An Ipsos survey, conducted for World Mental Health Day, has uncovered a notable discrepancy in mental health awareness and accessibility in Mexico. While 65% of respondents are conscious of their mental health, only 22% consider that mental and physical health receive equal treatment within Mexico’s healthcare system. This stark contrast underscores the restricted accessibility of mental health care in Mexico for a significant portion of the population.
Mexican survey respondents exhibited a heightened awareness of mental health, with 65% actively cognizant of it, surpassing the global average of 58% across the 31 surveyed countries. This trend could be attributed to the diminishing stigma surrounding mental health discussions among Generation Z and Millennials, fostering a greater openness to acknowledging and addressing their emotional well-being.
“Young people seem to think more about their mental health than older people. Although, all age groups have thought more about their mental well-being than in 2021, the outlook over the last 12 months is quite stable,” reads the report.

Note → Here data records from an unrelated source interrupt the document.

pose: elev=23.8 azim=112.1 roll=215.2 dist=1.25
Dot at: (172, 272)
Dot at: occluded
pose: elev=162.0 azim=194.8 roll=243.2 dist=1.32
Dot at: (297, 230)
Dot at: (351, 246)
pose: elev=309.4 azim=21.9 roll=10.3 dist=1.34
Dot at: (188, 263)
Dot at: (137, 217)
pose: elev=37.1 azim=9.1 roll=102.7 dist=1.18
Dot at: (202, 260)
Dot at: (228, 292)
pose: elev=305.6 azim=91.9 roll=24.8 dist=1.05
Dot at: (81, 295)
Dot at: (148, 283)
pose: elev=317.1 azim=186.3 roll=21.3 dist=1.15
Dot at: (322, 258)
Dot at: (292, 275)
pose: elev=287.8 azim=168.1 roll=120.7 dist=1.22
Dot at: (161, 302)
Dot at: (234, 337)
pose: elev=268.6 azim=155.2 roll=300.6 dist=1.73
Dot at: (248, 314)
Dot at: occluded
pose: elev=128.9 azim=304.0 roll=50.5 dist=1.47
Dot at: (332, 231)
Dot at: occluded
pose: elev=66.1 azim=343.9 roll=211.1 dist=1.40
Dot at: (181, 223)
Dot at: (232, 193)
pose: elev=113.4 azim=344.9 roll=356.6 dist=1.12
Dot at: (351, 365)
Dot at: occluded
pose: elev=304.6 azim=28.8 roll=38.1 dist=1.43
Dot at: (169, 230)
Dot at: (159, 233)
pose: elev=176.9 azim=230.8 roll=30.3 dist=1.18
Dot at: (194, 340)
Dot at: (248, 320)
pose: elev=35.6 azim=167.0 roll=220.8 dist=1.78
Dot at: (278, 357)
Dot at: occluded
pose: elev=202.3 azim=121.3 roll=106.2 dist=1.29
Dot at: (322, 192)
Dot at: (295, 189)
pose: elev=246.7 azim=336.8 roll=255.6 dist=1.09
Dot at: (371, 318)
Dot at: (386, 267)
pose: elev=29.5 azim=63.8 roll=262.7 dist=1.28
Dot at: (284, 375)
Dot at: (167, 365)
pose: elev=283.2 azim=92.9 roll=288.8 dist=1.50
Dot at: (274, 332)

Despite this awareness however, perceived equality in mental health treatment in Mexico falls below the international standard of 34%. According to the study Community Mental Health Care in Mexico, a significant portion of individuals grappling with mental disorders, spanning from mild (87.4%), moderate (77.9%), and severe cases (76.2%) for conditions like schizophrenia or bipolar disorder, face a treatment gap, primarily due to the constrained accessibility of mental health services.
According to the National Survey of Psychiatric Epidemiology, nearly 28.6% of Mexican adults, age 18 to 65, have experienced a mental health disorder at least once in their lives. However, only one in five people with mental health issues receives specialized treatment.
Limited access to mental health services and treatment can be attributed to the fact that psychiatric services in Mexico have been historically concentrated in major urban areas. This concentration creates multiple barriers to access, including sparse human resources in remote areas, long distances, and high costs, according to the Community Mental Health Care in Mexico study.
This infrastructure gap may help explain Mexico's relatively low ranking in mental health awareness compared to other countries in Latin America, with only 65% of its population actively considering mental well-being. This figure trails behind countries like Brazil (75%), Colombia (72%), Argentina (71%), Peru (69%), and Chile (68%).
According, a report from JoGHNP, the continued disregard of mental health disorders holds significant economic implications and costs for national economies. The report indicates that every year, Mexico loses an estimated US$206 million due to mental disorders, outlining an important incentive to fortify and expand mental health infrastructure in the country.